You wanna do me a favor… get me out from under this crazy idea that business should supply insurance. Thats crazy- who the hell thought that up. Lets save some money, help business and make America healthier. Lets have a single payer system.
And I know all about the military. Of course I meant if we had no national military and had 50 state militaries our national security would suffer. I would even go so far as to say… completely ineffective.
So now that we’ve laid to rest the idea that we’re… I… am against private enterprise and the profit motive… why don’t you call Washington and tell them to quit watching Fox and reading Breitbart because its all fiction.”
First up: You stated you “know all about the military.” Have you served?
Second, you might not be against private enterprise or profit, but you have a very different idea about what a free market is.

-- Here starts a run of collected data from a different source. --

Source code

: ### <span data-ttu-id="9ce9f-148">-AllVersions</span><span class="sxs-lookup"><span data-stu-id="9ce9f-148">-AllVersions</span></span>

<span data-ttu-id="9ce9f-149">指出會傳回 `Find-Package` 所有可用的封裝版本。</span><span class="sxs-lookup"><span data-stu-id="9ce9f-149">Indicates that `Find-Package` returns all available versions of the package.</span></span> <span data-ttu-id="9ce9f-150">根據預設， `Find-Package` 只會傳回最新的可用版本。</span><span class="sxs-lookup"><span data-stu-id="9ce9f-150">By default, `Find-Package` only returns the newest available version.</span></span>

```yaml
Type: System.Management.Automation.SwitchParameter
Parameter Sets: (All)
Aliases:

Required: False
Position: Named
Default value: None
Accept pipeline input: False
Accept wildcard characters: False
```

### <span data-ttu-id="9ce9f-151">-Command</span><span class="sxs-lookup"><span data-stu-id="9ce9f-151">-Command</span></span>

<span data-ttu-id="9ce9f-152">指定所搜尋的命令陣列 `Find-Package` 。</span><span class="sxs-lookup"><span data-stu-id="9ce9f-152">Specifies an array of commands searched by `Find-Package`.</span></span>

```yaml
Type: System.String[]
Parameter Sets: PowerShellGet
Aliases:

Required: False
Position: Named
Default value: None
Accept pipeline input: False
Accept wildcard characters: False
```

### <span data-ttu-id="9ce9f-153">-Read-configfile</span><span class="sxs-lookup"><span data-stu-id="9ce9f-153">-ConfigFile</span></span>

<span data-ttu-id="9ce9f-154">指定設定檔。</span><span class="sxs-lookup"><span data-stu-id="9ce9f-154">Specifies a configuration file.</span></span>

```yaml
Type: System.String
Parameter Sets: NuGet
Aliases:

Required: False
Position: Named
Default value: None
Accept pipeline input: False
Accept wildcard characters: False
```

A “free market” where government controls entire industries isn’t free at all. At best, it’s a mixed economy where cronyism takes root; at worst it’s fascism a la Nazi Germany. I am not for anarcho-capitalism OR fascism. Anarchy would never last; it would be supplanted by a dictatorship run by the most powerful bully in short order. But capitalism is another matter.
I am for an economy where the government protects our rights via enforcing laws against force and/or fraud, but keeps its mitts off otherwise. That is capitalism without the anarchy.
I am against “single payer” healthcare because “single payer” is code for “government,” and government just isn’t the right tool to provide goods and services, nor does the Constitution delegate it any authority to do so, save for one case: the post office. The term “single payer” is also disingenuous, because it’s really paid for by us taxpayers. Private enterprise and non-profits can and do provide goods and services much more effectively than government – when the government butts out.
Of course, our government couldn’t butt out of healthcare. In fact, it’s the reason the industry is what it is today. Health insurance has been around a long time in some form or fashion, and “mutual aid societies” existed even before that, but businesses “thought it up” and began offering it in earnest during WWII as a means to attract employees. Why? Because, in a perfect example of violating the very rights it’s supposed to protect, the government froze wages during the war! With a good chunk of the workforce drafted into the military (another rights violation!), companies had to find creative ways to offer competitive compensation. Health insurance was often the answer. It was a popular perk – so popular that it became a routine offering after the war, then expected, and now demanded as a “right.”
To summarize: Government interference into the not-so-free market induced the evolution of the healthcare industry into the monstrosity we know and hate today – and you are advocating for exponentially more government to “solve” it, asserting against all evidence that it will save us all money and make us healthier, while purporting to be pro-free market. That is bad medicine.
“I know the patter. Its unconvincing.”
So what do you think? Did I win, or Mr. Jones?